===== RECORDS SHOWN
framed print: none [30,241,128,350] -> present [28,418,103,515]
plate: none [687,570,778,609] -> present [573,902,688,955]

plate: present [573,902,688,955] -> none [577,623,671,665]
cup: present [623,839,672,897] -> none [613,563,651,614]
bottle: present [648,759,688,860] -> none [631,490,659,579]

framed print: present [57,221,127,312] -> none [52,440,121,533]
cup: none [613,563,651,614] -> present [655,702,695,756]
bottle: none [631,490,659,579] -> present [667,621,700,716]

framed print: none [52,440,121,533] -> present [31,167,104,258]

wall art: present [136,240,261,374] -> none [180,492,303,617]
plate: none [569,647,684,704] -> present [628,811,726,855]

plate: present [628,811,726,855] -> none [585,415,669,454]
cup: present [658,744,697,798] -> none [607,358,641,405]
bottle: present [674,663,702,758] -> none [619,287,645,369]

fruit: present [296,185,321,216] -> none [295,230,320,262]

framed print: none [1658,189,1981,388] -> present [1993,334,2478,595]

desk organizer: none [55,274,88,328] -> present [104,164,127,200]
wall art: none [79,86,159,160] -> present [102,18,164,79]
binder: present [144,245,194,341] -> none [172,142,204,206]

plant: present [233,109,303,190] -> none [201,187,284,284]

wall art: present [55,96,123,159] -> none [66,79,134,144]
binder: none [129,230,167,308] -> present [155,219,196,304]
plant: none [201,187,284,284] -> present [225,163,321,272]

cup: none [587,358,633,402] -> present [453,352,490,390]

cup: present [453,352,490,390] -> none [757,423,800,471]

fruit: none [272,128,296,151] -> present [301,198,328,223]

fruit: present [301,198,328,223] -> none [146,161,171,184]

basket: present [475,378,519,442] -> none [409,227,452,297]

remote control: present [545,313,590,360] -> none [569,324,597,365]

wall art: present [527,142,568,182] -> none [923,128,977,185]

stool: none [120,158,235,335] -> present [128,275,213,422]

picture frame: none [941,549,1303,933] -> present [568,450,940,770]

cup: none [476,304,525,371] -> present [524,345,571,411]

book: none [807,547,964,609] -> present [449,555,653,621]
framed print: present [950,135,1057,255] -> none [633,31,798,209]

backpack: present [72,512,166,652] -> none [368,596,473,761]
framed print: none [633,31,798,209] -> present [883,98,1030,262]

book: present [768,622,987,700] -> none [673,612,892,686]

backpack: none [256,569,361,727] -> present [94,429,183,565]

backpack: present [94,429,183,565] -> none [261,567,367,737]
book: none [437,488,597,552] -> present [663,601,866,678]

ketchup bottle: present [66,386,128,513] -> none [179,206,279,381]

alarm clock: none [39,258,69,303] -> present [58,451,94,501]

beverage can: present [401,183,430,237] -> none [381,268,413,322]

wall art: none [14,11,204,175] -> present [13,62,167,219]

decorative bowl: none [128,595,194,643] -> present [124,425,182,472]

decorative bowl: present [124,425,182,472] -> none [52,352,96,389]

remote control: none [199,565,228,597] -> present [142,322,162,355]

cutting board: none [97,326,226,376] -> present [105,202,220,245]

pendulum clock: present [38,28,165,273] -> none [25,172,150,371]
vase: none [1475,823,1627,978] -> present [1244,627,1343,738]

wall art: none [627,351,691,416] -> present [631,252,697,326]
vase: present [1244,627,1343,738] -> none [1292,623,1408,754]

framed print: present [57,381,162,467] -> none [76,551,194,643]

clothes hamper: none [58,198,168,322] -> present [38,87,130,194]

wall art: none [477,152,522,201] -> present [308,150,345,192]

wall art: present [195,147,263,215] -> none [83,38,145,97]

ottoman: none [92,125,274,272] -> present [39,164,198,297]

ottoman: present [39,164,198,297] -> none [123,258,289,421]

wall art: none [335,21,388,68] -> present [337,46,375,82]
==========
Having read the entries, repeat them all exactly.

framed print: none [30,241,128,350] -> present [28,418,103,515]
plate: none [687,570,778,609] -> present [573,902,688,955]

plate: present [573,902,688,955] -> none [577,623,671,665]
cup: present [623,839,672,897] -> none [613,563,651,614]
bottle: present [648,759,688,860] -> none [631,490,659,579]

framed print: present [57,221,127,312] -> none [52,440,121,533]
cup: none [613,563,651,614] -> present [655,702,695,756]
bottle: none [631,490,659,579] -> present [667,621,700,716]

framed print: none [52,440,121,533] -> present [31,167,104,258]

wall art: present [136,240,261,374] -> none [180,492,303,617]
plate: none [569,647,684,704] -> present [628,811,726,855]

plate: present [628,811,726,855] -> none [585,415,669,454]
cup: present [658,744,697,798] -> none [607,358,641,405]
bottle: present [674,663,702,758] -> none [619,287,645,369]

fruit: present [296,185,321,216] -> none [295,230,320,262]

framed print: none [1658,189,1981,388] -> present [1993,334,2478,595]

desk organizer: none [55,274,88,328] -> present [104,164,127,200]
wall art: none [79,86,159,160] -> present [102,18,164,79]
binder: present [144,245,194,341] -> none [172,142,204,206]

plant: present [233,109,303,190] -> none [201,187,284,284]

wall art: present [55,96,123,159] -> none [66,79,134,144]
binder: none [129,230,167,308] -> present [155,219,196,304]
plant: none [201,187,284,284] -> present [225,163,321,272]

cup: none [587,358,633,402] -> present [453,352,490,390]

cup: present [453,352,490,390] -> none [757,423,800,471]

fruit: none [272,128,296,151] -> present [301,198,328,223]

fruit: present [301,198,328,223] -> none [146,161,171,184]

basket: present [475,378,519,442] -> none [409,227,452,297]

remote control: present [545,313,590,360] -> none [569,324,597,365]

wall art: present [527,142,568,182] -> none [923,128,977,185]

stool: none [120,158,235,335] -> present [128,275,213,422]

picture frame: none [941,549,1303,933] -> present [568,450,940,770]

cup: none [476,304,525,371] -> present [524,345,571,411]

book: none [807,547,964,609] -> present [449,555,653,621]
framed print: present [950,135,1057,255] -> none [633,31,798,209]

backpack: present [72,512,166,652] -> none [368,596,473,761]
framed print: none [633,31,798,209] -> present [883,98,1030,262]

book: present [768,622,987,700] -> none [673,612,892,686]

backpack: none [256,569,361,727] -> present [94,429,183,565]

backpack: present [94,429,183,565] -> none [261,567,367,737]
book: none [437,488,597,552] -> present [663,601,866,678]

ketchup bottle: present [66,386,128,513] -> none [179,206,279,381]

alarm clock: none [39,258,69,303] -> present [58,451,94,501]

beverage can: present [401,183,430,237] -> none [381,268,413,322]

wall art: none [14,11,204,175] -> present [13,62,167,219]

decorative bowl: none [128,595,194,643] -> present [124,425,182,472]

decorative bowl: present [124,425,182,472] -> none [52,352,96,389]

remote control: none [199,565,228,597] -> present [142,322,162,355]

cutting board: none [97,326,226,376] -> present [105,202,220,245]

pendulum clock: present [38,28,165,273] -> none [25,172,150,371]
vase: none [1475,823,1627,978] -> present [1244,627,1343,738]

wall art: none [627,351,691,416] -> present [631,252,697,326]
vase: present [1244,627,1343,738] -> none [1292,623,1408,754]

framed print: present [57,381,162,467] -> none [76,551,194,643]

clothes hamper: none [58,198,168,322] -> present [38,87,130,194]

wall art: none [477,152,522,201] -> present [308,150,345,192]

wall art: present [195,147,263,215] -> none [83,38,145,97]

ottoman: none [92,125,274,272] -> present [39,164,198,297]

ottoman: present [39,164,198,297] -> none [123,258,289,421]

wall art: none [335,21,388,68] -> present [337,46,375,82]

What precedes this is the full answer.